- **Text shown**:
Does anyone have ideas to deal with this problem?

Sincerely yours,
Hiroki KATOW

H.Katow's picture

Submitted by H.Katow on Sun, 06/04/2017 - 23:22

I compiled again with

DEBUGFLAG = -DDEBUG -DVERBOSE
C_DEBUGFLAG = -DDEBUG -DVERBOSE

and I got compilation errors as follows :

input_kernel.f90(343): error #6404: This name does not have a type, and must have an explicit type. [KPQ]
write(6,*) 'kp%ngkmax,kpq%ngkmax',kp%ngkmax,kpq%ngkmax
------------------------------------------------^
input_kernel.f90(343): error #6460: This is not a field name that is defined in the encompassing structure. [NGKMAX]
write(6,*) 'kp%ngkmax,kpq%ngkmax',kp%ngkmax,kpq%ngkmax
----------------------------------------------------^
compilation aborted for input_kernel.p.f (code 1)
../Common/common-rules.mk:277: recipe for target 'input_kernel.o' failed
make[2]: *** [input_kernel.o] Error 1

These errors did not appear without those debug flags.
Also I could found a similar question in this forum http://berkeleygw.org/?q=node/343 but it didn't provide solutions.

Best regards,
Hiroki Katow

jdeslip's picture

Submitted by jdeslip on Mon, 06/05/2017 - 05:30

Hi Hiroki,

The compilation error is known and will be fixed in next version. For now, you can just comment out those write statement.

- **Task brief**:
Carry on the forum thread about the compilation error with debug flags, picking up right after its last sentence.

- **Provided material**:
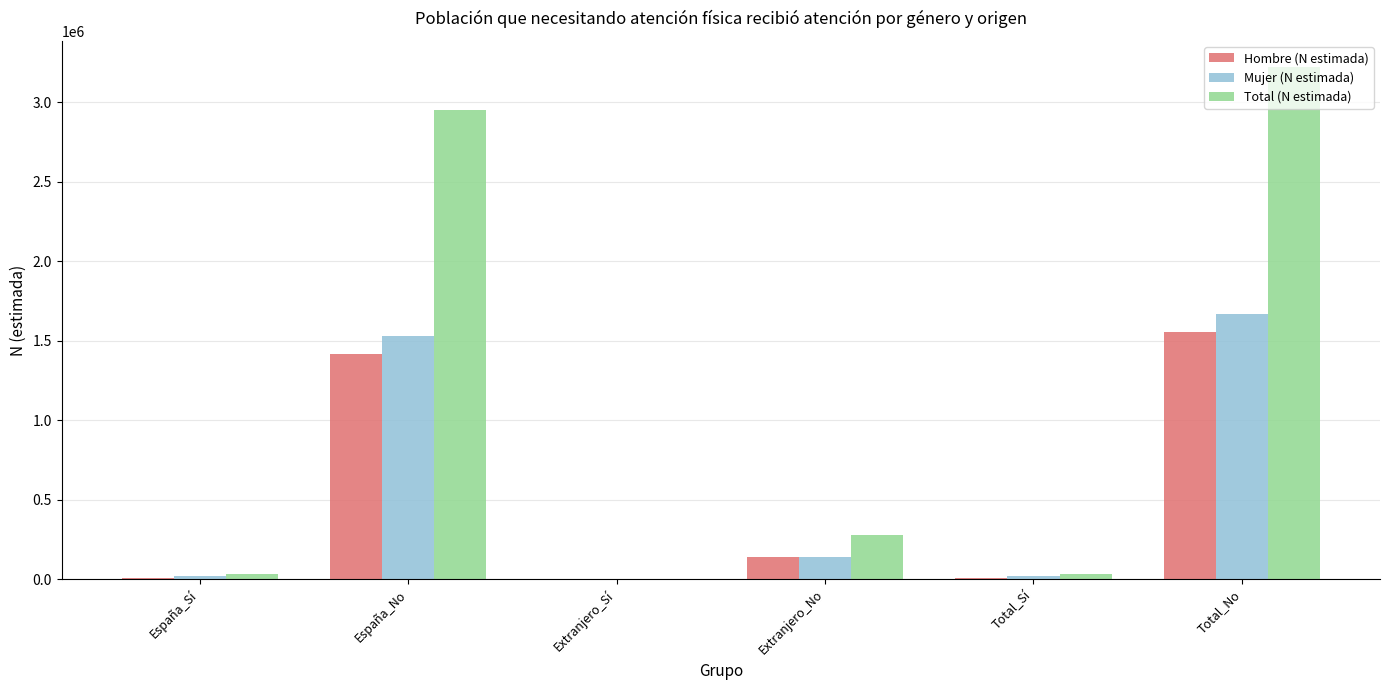

What is the sum of all Hombre (N estimada) values?

3130253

- **Solved problem**:
I'm not really sure what is causing the segfault in the testsuite - we don't see those on our tests or systems. Line 197 in bsewrite in your version is pretty innocuous:

do is2=1,xct%nspin

So, I wonder if optimization is doing some reordering.

Can you try with a newer version of Intel compiler or with a lower optimization flag for bsewrite.f90 (-O0 for example)?

Jack

H.Katow's picture

Submitted by H.Katow on Mon, 06/05/2017 - 22:37

Hello Jack,

Thank you for your comments.
I made line 343 commented out in input_kernel.f90 and set the optimization option as -O0.
It passed compilation and all testsuites for real version.
In my case, the compiler version is ifort (IFORT) 17.0.1.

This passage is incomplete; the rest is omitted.